SALT LAKE CITY — A bill that would consider assisted suicide manslaughter passed 6-4 in the House Law Enforcement and Criminal Justice Standing Committee Jan. 25.
HB86, sponsored by Rep. Michael McKell, R-Spanish Fork, received both support and opposition during the committee meeting.
McKell spoke of Spanish Fork teenager Jchandra Brown, who took her own life with the help of an 18-year-old acquaintance in October 2017.
“It’s going to provide prosecutors with a tool to seek justice when these type of heinous events happen,” McKell said.
Many committee and audience members voiced concerns about how the bill would affect the relationship between patients and health care providers.
Some supported the bill with the condition it would be amended to allow health care providers to ease the pain of dying patients without being convicted of manslaughter.

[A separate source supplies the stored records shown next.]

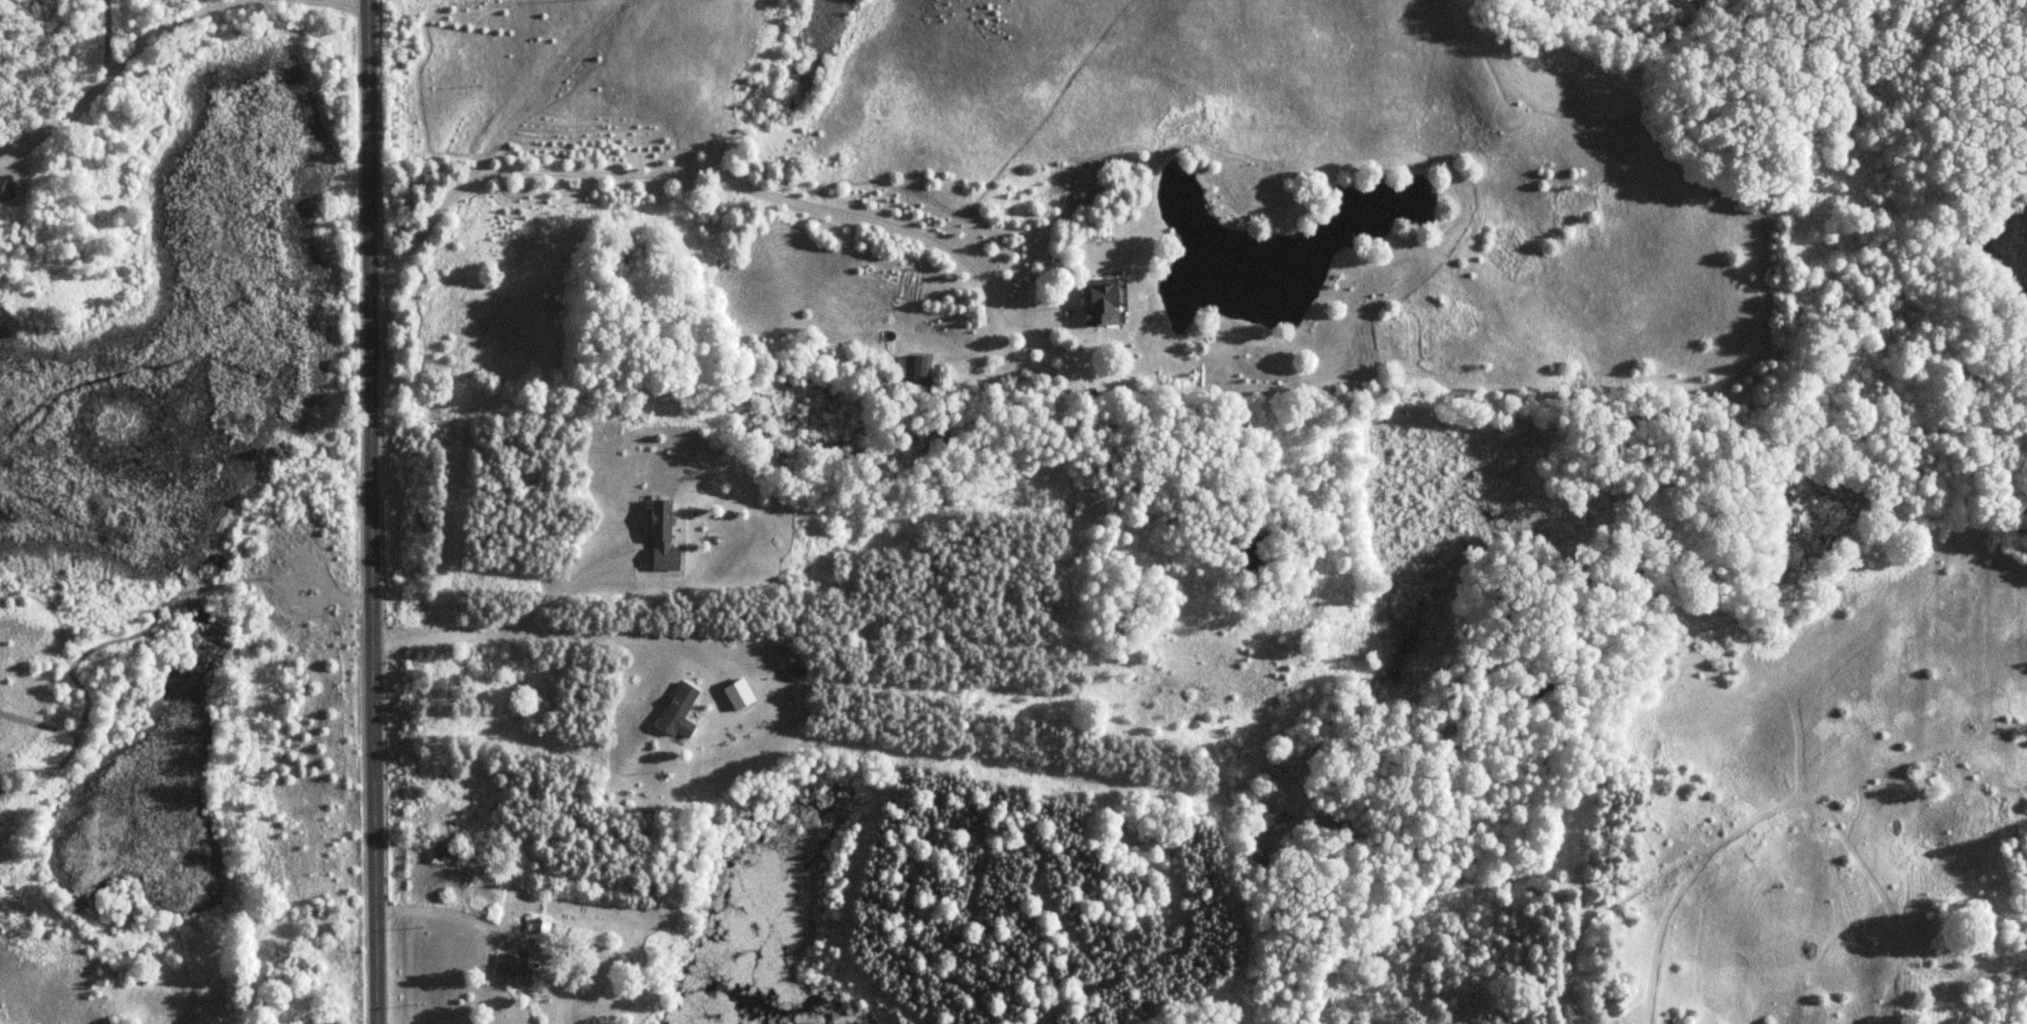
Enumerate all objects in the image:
road: (123, 54)
building: (1103, 300)
building: (919, 370)
road: (371, 512)
building: (664, 536)
building: (682, 710)
building: (451, 855)
building: (543, 926)
building: (513, 969)
building: (326, 1020)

Committee member Rep. Rebecca Edwards, R-North Salt Lake, would not support the bill as it is currently written.
“I’m a no vote because of my concerns, but if those are addressed, I may end up supporting it on the floor,” Edwards said.
Many also stepped forward to testify about the rising problem of suicide and the value of life.
“Life is good, every day is a gift,” said Laura Bunker, who represented Family Policy Resource. “We don’t end suffering by intentionally ending the sufferer, and that’s why we support this bill.”